This week I consumed some local media content that seemed oddly familiar. Then I remembered: a national venue last month shared content whose concept appeared to have been copied exactly by this local media person. It wasn’t plagiarism because the content was different. But the framework of the content was nearly identical.
I alluded to this similarity in a weekend tweet. I wanted to say more but chose to let it ride. Because: (1) most people would not care and (2) this local media outlet provides coverage to my clients.
Yesterday, I watched a video shared by a Facebook friend. The video was beautifully crafted, network quality. But the story it shared, about another media person, was borderline bogus. It was a case of making a mountain out of a very tiny anthill. Initially, I wanted to comment beneath the videomaker’s Facebook post, but, again, I don’t care to needlessly damage any relationships.
This week I attended a presentation by a local PR/marketing person.

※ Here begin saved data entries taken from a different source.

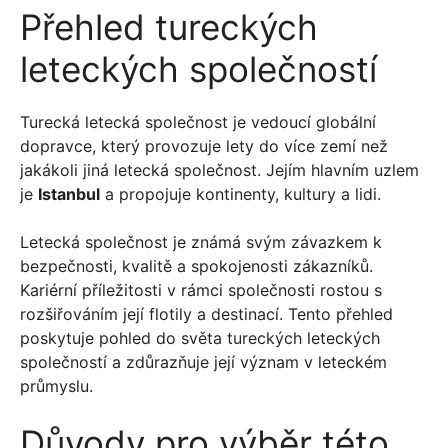
Přehled tureckých
leteckých společností
Turecká letecká společnost je vedoucí globální
dopravce, který provozuje lety do více zemí než
jakákoli jiná letecká společnost. Jejím hlavním uzlem
je
Istanbul
a propojuje kontinenty, kultury a lidi.
Letecká společnost je známá svým závazkem k
bezpečnosti, kvalitě a spokojenosti zákazníků.
Kariérní příležitosti v rámci společnosti rostou s
rozšiřováním její flotily a destinací. Tento přehled
poskytuje pohled do světa tureckých leteckých
společností a zdůrazňuje její význam v leteckém
průmyslu.
Důvody pro výběr této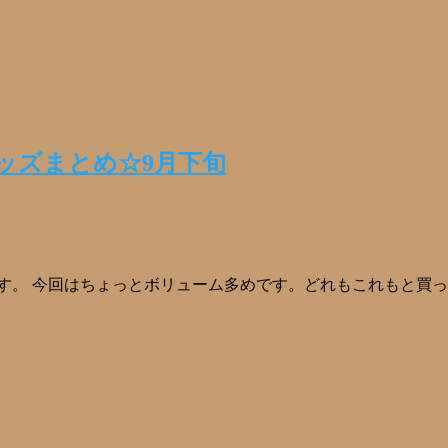
ッズまとめ☆9月下旬
す。 今回はちょっとボリューム多めです。どれもこれもと買っ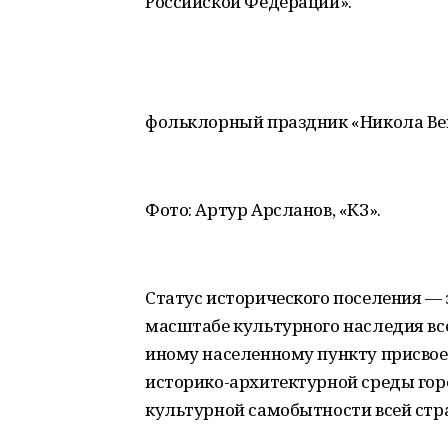
Российской Федерации».
фольклорный праздник «Никола Ве
Фото: Артур Арсланов, «КЗ».
Статус исторического поселения — 
масштабе культурного наследия все
иному населенному пункту присвое
историко-архитектурной среды гор
культурной самобытности всей стр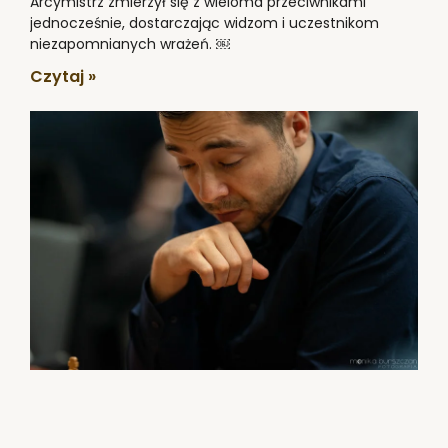
Arcymistrz zmierzył się z wieloma przeciwnikami
jednocześnie, dostarczając widzom i uczestnikom
niezapomnianych wrażeń. ￼
Czytaj »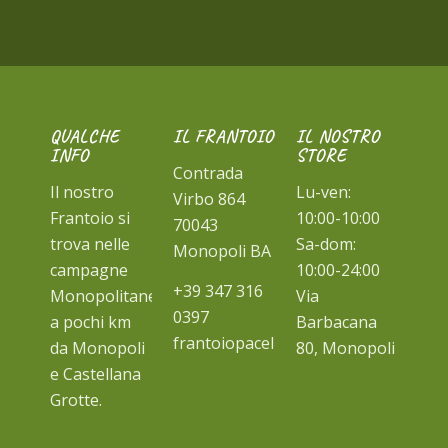
QUALCHE
IL FRANTOIO
IL NOSTRO
INFO
STORE
Contrada
Il nostro
Lu-ven:
Virbo 864
Frantoio si
10:00-10:00
70043
trova nelle
Sa-dom:
Monopoli BA
campagne
10:00-24:00
+39 347 316
Monopolitane
Via
0397
a pochi km
Barbacana
frantoiopacello@gmail.com
da Monopoli
80, Monopoli
e Castellana
Grotte.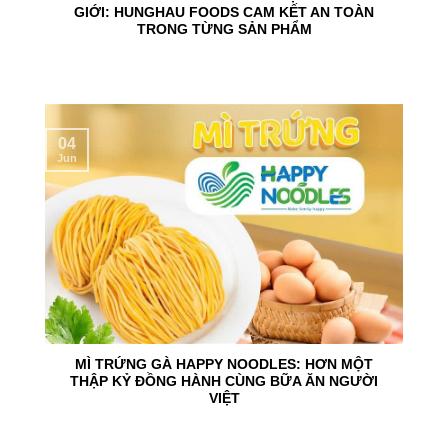
GIỚI: HUNGHAU FOODS CAM KẾT AN TOÀN
TRONG TỪNG SẢN PHẨM
04
Jun
MÌ TRỨNG GÀ HAPPY NOODLES: HƠN MỘT
THẬP KỶ ĐỒNG HÀNH CÙNG BỮA ĂN NGƯỜI
VIỆT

His story was candid and personal. He told of disagreements with “consultants” brought in by his bosses. The presenter did not name the “consultants,” but most of us in attendance knew exactly who he was talking about. It was, I think, wise of him not to have mentioned this well-known organization by name. He made his point without trash talking.
Last week a lunchtime companion shared his astute observations about media outlets with which he has relationships. Our visit was the perfect venue for him to share his highly critical thoughts. He knows that I appreciate his thoughts on the local media scene and he appreciates mine. We both know that our opinions will not go beyond that table.
The next time you have the urge to criticize a person or organization you may someday want to work with, think twice. Share those thoughts with a chum over coffee or lunch or a beer, if you like. Remember, when given the opportunity to publicly and loudly share negative opinions, sometimes it’s best to hold your tongue.